After taking this course, you will be able to:
- Explain differences between population health assessments for public health and healthcare.
- Outline the key components of community health needs assessments (CHNA).
- Compare how public health and healthcare will use a CHNA to improve population health.
- Identify key population health indicators for social determinants of health.
- Identify key population health indicators for mental health and opioid abuse.
- Categorize data sources by epidemiologic criteria.
- Analyze differences between subpopulations and across time trends.
- Formulate multi sector collaborations that support population health improvement.
- Outline a plan for population health improvement.
- Evaluate evidence-based interventions based on epidemiologic criteria and community suitability.

Syllabus

  • Population Health: Healthcare and Public Health
    • In this introduction to population health, we lay out a comprehensive definition of population health as a process and begin to describe the major approaches to population health improvement. We also outline how the “Triple Aim” of improved population health, improved patient experience, and reduced cost was woven into the U.S. Affordable Care Act through new mandates for population health practices. In healthcare settings, we describe how new patient population management and population medicine approaches are beginning to address two known areas of weaknesses - that is, gaps in care and care transitions - that can have major impacts on a population’s health.

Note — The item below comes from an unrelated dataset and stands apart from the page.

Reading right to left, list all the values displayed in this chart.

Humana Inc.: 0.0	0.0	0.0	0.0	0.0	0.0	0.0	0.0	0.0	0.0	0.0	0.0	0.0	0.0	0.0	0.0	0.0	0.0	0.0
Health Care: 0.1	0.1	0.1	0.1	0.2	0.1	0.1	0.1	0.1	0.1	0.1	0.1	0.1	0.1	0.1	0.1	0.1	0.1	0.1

We also begin to recognize that healthcare is not designed to address root causes of disease and that new ways of thinking are needed if communities are going to have sustained improvements in their population health.
  • Population Health Indicators
    • In this week’s module, we map the network of partnerships and interconnections that influence a population health. Specifically, we summarize the ‘health impact pyramid’ and examine connections between community health and social, economic, environmental factors. Building on this foundation, we then extend these ideas into a new arena called the ‘One Health’ concept that recognizes the interrelationship between the health of the planet, its animals, and the health of humans. To enable learners to measure the health of a community, we explore the WHO 100 health indicators and describe what makes a really good population health indicator. The ability to measure a population’s health then helps us stratify patient populations or vulnerable subgroups within a community into different risk groups who would benefit from different preventive approaches. We then end the week with an exploration of The Community Guide - a product of the Community Preventive Services Task Force - who provides systematic reviews and recommendations on the best evidence-based community health interventions.
  • Improvement and Interventions Strategies
    • The ability to measure a population’s health then helps us stratify patient populations or vulnerable subgroups within a community into different risk groups who would benefit from different preventive approaches. We then end the week with an exploration of The Community Guide - a product of the Community Preventive Services Task Force - who provides systematic reviews and recommendations on the best evidence-based community health interventions.
  • Community Health Needs Assessment
    • In this last week, we turn our attention to a standard way to assess and begin to plan improvements in community health - that is, the community health needs assessment. We go through the key principles and process steps underlying community health needs assessments, including some good examples. This week the final project to create a evidence-based intervention plan for your community of interest is due.